UTHSC researcher developing vaccine to help eradicate rheumatic heart disease, saving thousands of lives each year.
Anyone who has spent time around children is likely familiar with strep throat, a common bacterial infection treated with antibiotics in high-income countries. However, in low-to-moderate-income parts of the world, this seemingly innocuous infection can become deadly due to a lack of comprehensive access to healthcare.
The bacterium that causes strep throat is group A streptococcus (GAS). Without treatment, GAS can develop into more serious infections, such as streptococcal toxic shock, necrotizing fasciitis (“flesh-eating disease”), or pneumonia, among others. In addition, some infections may trigger autoimmune-mediated acute rheumatic fever (ARF), leading to rheumatic heart disease (RHD). According to the World Health Organization, around 30 million people suffer from RHD. In 2015 alone, the disease was responsible for over 300,000 deaths and over 11 million individuals reported dealing with an RHD-related disability.

James (Jim) Dale, the Gene H. Stollerman Professor of Medicine and Chief of the Division of Infectious Diseases at the University of Tennessee Health Science Center, has dedicated a large part of his 36-year career to designing, developing and clinically testing streptococcal vaccines. He is internationally known for his GAS research and has been developing StreptAnova, a multivalent GAS vaccine, since the early 2010s.
The push in my lab and with my research group for the last 10 to 15 years has focused on vaccine development,” said Dale. “Can we develop a vaccine that will prevent the infections that trigger rheumatic fever and RHD and save lives? That’s the overall goal.”
There are over 200 M (emm) protein types of GAS bacteria around the world. StreptAnova is a novel, complicated vaccine because it must provide immunity for a large range of these types of bacteria – no easy task. The vaccine contains peptide fragments of the M protein that are genetically linked together like a string of pearls, represented in four vaccine proteins that contain a total of 30 different emm types of GAS.

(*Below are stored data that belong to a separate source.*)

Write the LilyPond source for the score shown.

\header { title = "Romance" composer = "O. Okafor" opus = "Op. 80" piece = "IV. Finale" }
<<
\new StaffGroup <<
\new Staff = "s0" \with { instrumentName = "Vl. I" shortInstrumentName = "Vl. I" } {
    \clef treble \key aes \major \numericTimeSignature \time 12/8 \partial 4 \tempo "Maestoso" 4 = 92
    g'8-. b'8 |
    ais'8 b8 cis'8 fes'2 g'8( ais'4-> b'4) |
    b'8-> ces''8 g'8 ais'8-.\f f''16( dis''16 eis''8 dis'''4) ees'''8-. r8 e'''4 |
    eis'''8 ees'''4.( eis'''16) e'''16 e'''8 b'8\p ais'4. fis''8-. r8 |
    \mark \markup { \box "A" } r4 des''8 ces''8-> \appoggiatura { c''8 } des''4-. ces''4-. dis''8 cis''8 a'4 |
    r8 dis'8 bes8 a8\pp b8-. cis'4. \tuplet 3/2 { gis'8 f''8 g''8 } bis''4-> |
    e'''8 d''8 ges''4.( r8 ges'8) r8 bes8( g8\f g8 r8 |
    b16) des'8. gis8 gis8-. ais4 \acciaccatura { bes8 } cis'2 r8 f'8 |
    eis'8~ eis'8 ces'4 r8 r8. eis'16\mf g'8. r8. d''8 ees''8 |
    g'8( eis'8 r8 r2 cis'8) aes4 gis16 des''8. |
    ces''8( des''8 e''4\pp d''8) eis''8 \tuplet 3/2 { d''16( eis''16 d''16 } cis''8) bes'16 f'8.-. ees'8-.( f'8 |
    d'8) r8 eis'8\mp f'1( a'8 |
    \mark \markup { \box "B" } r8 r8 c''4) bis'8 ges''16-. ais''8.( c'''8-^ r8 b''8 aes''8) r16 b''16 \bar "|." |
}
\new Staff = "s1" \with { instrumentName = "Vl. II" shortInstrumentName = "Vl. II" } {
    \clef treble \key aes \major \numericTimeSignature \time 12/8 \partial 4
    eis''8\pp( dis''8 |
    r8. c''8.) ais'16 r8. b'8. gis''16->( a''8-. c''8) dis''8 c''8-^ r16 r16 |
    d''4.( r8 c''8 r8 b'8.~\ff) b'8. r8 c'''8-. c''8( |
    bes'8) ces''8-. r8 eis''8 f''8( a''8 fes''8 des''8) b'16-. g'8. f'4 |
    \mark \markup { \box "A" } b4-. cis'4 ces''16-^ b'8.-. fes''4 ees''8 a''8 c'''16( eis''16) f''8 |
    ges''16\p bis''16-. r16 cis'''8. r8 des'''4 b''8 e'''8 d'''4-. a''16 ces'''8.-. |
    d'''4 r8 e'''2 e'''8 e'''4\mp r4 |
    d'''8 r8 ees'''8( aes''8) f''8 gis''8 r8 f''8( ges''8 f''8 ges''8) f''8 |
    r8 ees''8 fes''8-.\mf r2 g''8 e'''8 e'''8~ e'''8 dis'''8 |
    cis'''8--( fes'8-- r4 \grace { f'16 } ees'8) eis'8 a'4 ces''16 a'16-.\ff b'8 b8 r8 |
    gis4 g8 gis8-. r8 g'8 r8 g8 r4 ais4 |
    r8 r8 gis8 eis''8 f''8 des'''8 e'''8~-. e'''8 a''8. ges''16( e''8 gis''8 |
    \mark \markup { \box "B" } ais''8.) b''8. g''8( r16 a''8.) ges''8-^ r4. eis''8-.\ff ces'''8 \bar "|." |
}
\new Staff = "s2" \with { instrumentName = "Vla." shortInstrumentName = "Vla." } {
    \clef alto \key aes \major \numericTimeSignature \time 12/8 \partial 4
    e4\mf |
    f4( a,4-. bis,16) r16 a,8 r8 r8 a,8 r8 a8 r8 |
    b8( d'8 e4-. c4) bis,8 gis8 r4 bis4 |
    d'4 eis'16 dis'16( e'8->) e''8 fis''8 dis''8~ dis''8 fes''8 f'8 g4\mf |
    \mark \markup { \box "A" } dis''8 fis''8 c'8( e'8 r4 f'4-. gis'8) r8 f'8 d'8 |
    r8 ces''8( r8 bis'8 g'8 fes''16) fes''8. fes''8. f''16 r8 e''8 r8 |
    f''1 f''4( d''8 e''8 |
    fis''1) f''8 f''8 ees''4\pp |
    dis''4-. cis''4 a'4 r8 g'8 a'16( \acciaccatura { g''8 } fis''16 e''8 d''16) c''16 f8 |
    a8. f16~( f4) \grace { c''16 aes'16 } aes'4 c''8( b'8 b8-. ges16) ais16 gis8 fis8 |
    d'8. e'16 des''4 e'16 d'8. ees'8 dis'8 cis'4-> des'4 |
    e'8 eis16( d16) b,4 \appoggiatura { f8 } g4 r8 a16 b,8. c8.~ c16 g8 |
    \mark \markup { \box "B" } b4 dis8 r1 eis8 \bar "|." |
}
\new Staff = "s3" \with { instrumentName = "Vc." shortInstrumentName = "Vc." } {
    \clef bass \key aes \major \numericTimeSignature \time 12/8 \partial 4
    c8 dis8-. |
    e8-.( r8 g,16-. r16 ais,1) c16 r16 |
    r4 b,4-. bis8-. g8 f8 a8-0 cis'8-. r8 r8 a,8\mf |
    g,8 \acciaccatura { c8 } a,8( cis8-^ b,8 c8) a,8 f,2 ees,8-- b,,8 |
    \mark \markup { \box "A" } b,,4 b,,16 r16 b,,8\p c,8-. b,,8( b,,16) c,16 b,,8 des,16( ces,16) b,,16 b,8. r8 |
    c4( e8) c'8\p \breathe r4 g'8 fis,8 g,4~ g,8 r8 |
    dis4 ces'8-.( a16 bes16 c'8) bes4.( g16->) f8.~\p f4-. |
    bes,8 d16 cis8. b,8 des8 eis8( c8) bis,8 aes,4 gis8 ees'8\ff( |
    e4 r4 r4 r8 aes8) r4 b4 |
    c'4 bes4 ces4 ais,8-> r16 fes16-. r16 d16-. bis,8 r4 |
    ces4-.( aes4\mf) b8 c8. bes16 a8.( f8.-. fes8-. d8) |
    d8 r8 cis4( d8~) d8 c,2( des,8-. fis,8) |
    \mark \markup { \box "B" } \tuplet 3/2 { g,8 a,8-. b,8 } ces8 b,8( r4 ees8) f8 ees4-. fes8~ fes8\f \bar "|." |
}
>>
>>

It’s the most complex vaccine that has ever been administered to humans because of the need to represent multiple different types of group A strep so that we can achieve potential coverage of the infections that cause most of the disease,” said Dale. “Thirty years ago, we knew that the M protein, which is the vaccine antigen, could protect animals against infection, but we didn’t know how to configure vaccines, because we didn’t have the technology to do it. In a sense, we had to wait for technology to catch up with our ideas.”
To date, Dale and his team have conducted four clinical trials with three different vaccines in the U.S. and Canada. The first version of the vaccine was 6-valent, while the next iteration was 26-valent. Now, StreptAnova is 30-valent and is undergoing clinical trials with positive results. In the most recent Phase 1 trial, 23 adults were vaccinated with no safety issues and the vaccine elicited the desired antibody response and was well tolerated.

Looking ahead, Dale is collaborating with investigators from UT Knoxville, Oak Ridge National Laboratories and the University of Alabama, Huntsville, to further develop the vaccine. Using structural chemistry and biology, his team is seeking to better understand peptide structures and how to analyze these structures and their functions. They have modeled versions of the vaccine that are no larger than the current 30-valent vaccine but could cover anywhere from 80 to 85 percent of all infections.
We’re blending vaccinology with structural chemistry or structural immunology. We are learning how to configure a vaccine that would be maximally effective using a minimal number of peptide antigens,” said Dale. “Structure-based design allows us to predict which peptides are most likely to elicit cross-protective antibodies against M types of GAS that are not part of the vaccine. The next generation of StrepAnova may be even more efficacious and provide broader coverage.”
Following a recently ended commercial partnership with local company Vaxent, Dale and UTRF are seeking a new partner to carry this work forward. Dale has been thankful for the support of the university and UTRF, since his first invention disclosure in 1982.
Dr. Jim Dale is world-renowned for his research on group A streptococcus and dedication to creating and commercializing a vaccine that would save countless lives around the globe,” said UTRF Technology Manager James Parrett. “UTRF has been pleased to work with Dr. Dale for many years. We look forward to what comes next.”